Experts including Adalja at Johns Hopkins point to Ebola, another viral outbreak, as an model of how international cooperation on global health security has ensured that a deadly virus has been suppressed in its endemic regions and not crossed borders. “When there’s an Ebola outbreak in Africa, there’s an aggressive response to quench it, to offer assistance, to use vaccines, experimental therapies, in order to keep it at bay,” he said.

Since the devastating 2014-2016 Ebola outbreak that killed 11,300 people, governments, pharmaceutical companies and global health bodies have worked together to fight the disease, and have developed a treatment and two vaccines for the strain of Ebola that wrecked West Africa.
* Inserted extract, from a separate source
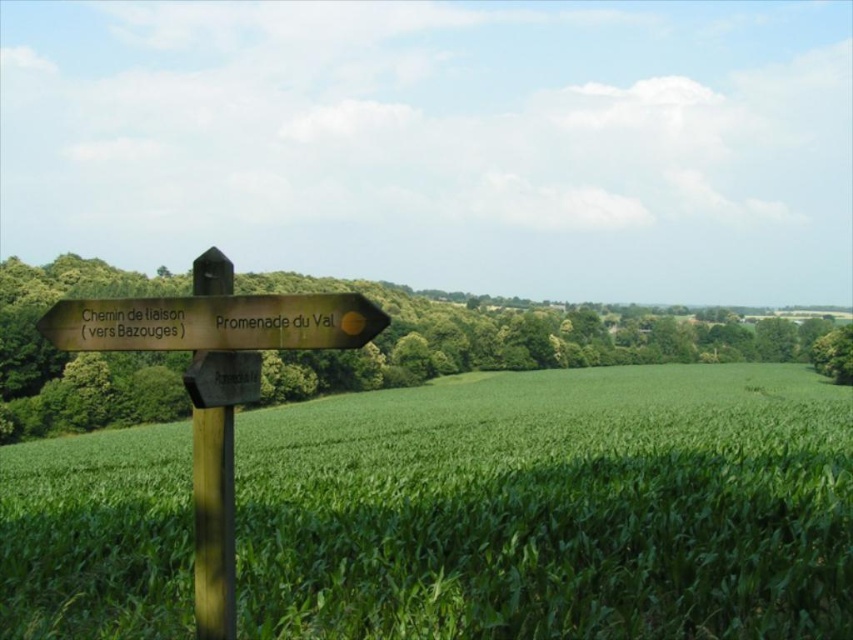
You are standing at the base of the wooden post at left and want to walk towards the green grassy field at center. In which direction should you go relative to the post?

The green grassy field at center is located below the wooden post at left, so you should walk downward from the wooden post at left to reach the green grassy field at center.

You are standing at the wooden signpost at left and want to walk towards the wooden post at left. Which direction should you face to move directly towards it?

You should face towards the direction the wooden signpost at left is pointing, which is to the left, to move directly towards the wooden post at left since it is in front of it.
The vaccines have proven to be highly effective and have been deployed locally during subsequent outbreaks where that strain is spreading to suppress it locally.

In the meantime, African governments are trying to take matters into their own hands to make the vaccines they need at home. In April, a pharmaceutical company in Ghana began construction for a facility that would manufacture malaria, HPV and pneumonia vaccines to be shared with neighboring countries. The Africa CDC is also leading a continent-wide initiative to manufacture key vaccines.

“By doing that, then we will have improved access to these vaccines,” Ouma said. “Otherwise, what is happening now is not ideal, it is not good, it is not viable. It is not safe for the whole world.”